Everything that goes up must come down

Everyone knows Newton’s law, which states that everything that goes up must come down. As with everything in life, there’s a problem with the deal we make with caffeine and every cup of coffee that’s worth dwelling on.

Some researchers call it a loan. That is, caffeine does not actually increase the energy level, but rather lends it to us with a interest that we are not aware of.

Researchers have found that when caffeine binds to adenosine receptors, its levels in the body continue to increase as the component continues to build up and wait to be used up..

As caffeine breaks down and is released from the receptors, the accumulated adenosine eventually reaches its destination, causing greater and far more potent fatigue.

A similar mechanism, among other things, also occurs with the consumption of more powerful medicines or illegal drugs, such as Ritalin, or, conversely, cocaine. In such a situation, there are only two ways to fix the problem: consume more of these chemicals or simply listen to your body and give it the rest it asks for.

Not to avoid, but to plan more correctly

The goal of this article is not to convince you to give up the drink you love so much, but to understand it better. Obviously, coffee has many health benefits. Various studies have shown that coffee in the right doses can improve health in several ways and even extend life expectancy.

To allow coffee to benefit you, without causing unnecessary harm, think about the amount you drink and at what time. One study found, for example, that if you drink coffee later in the day instead of right after waking up, it can increase its positive effect.

When we wake up in the morning, the body naturally releases hormones such as cortisol which are meant to charge us with energy. Therefore, if you wait to drink the first cup when the energy decreases, its effect will be more beneficial.

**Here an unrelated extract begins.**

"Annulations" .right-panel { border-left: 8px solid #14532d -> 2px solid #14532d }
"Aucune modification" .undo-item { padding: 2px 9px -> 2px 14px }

Also, it’s important to understand that the body develops a resistance to caffeine over time. So if you feel like coffee just isn’t working for you lately, take a break for two weeks instead of drinking more.

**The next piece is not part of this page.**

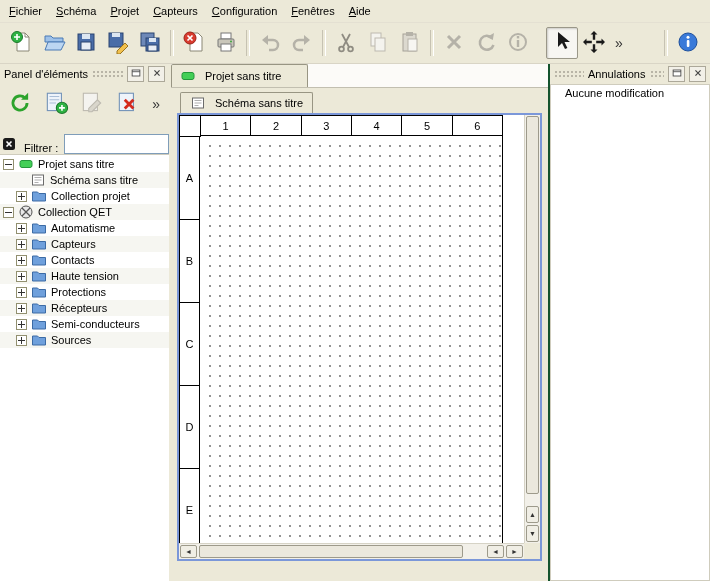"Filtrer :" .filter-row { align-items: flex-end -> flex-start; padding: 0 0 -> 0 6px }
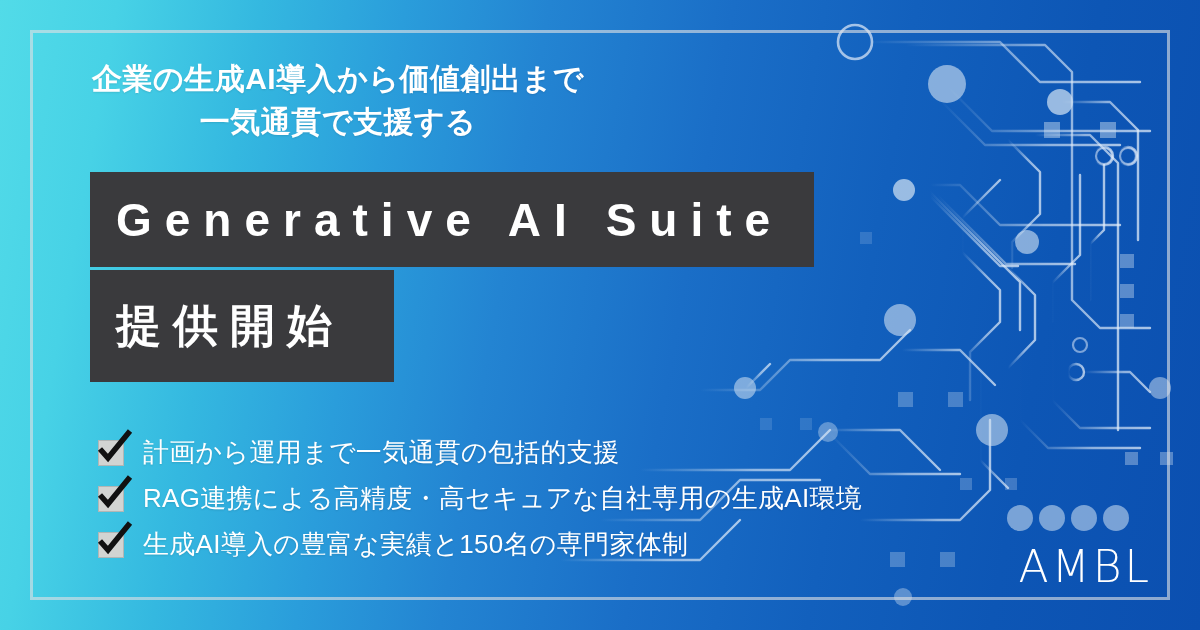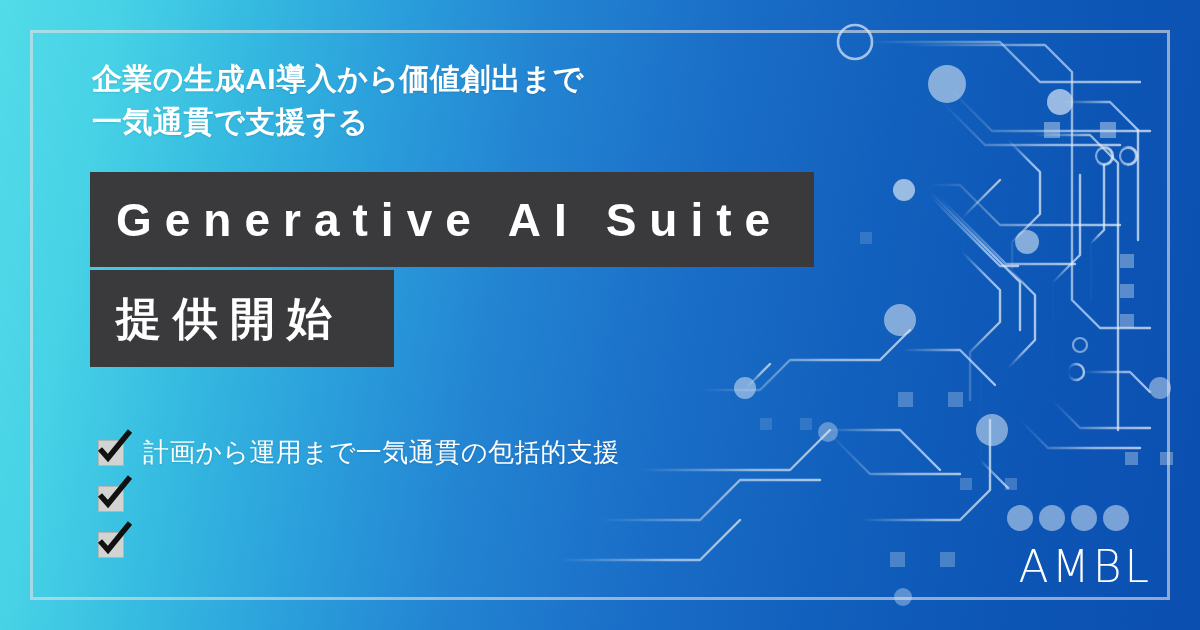"企業の生成AI導入から価値創出まで" #banner { text-align: none -> center }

Of course, avoid drinking coffee in the evening, at least five hours before bedtime to avoid sleep problems that will only intensify tiredness in the morning and repeatedly fuel this destructive cycle.

To prolong the effect of caffeine, drink coffee after eating and not before. Studies have not been able to show that caffeine causes harm when consumed on an empty stomach, but when drunk after a meal, it is absorbed and broken down more slowly and therefore its effect may last longer.

Finally, remember that caffeine can indeed help maintain alertness, but like other chemicals that affect the brain and nervous system, it’s not a magic drug and its effects are limited.

When you learn to use it intelligently, you can use it when you really need to without escalating destructive patterns of addiction and cumulative fatigue.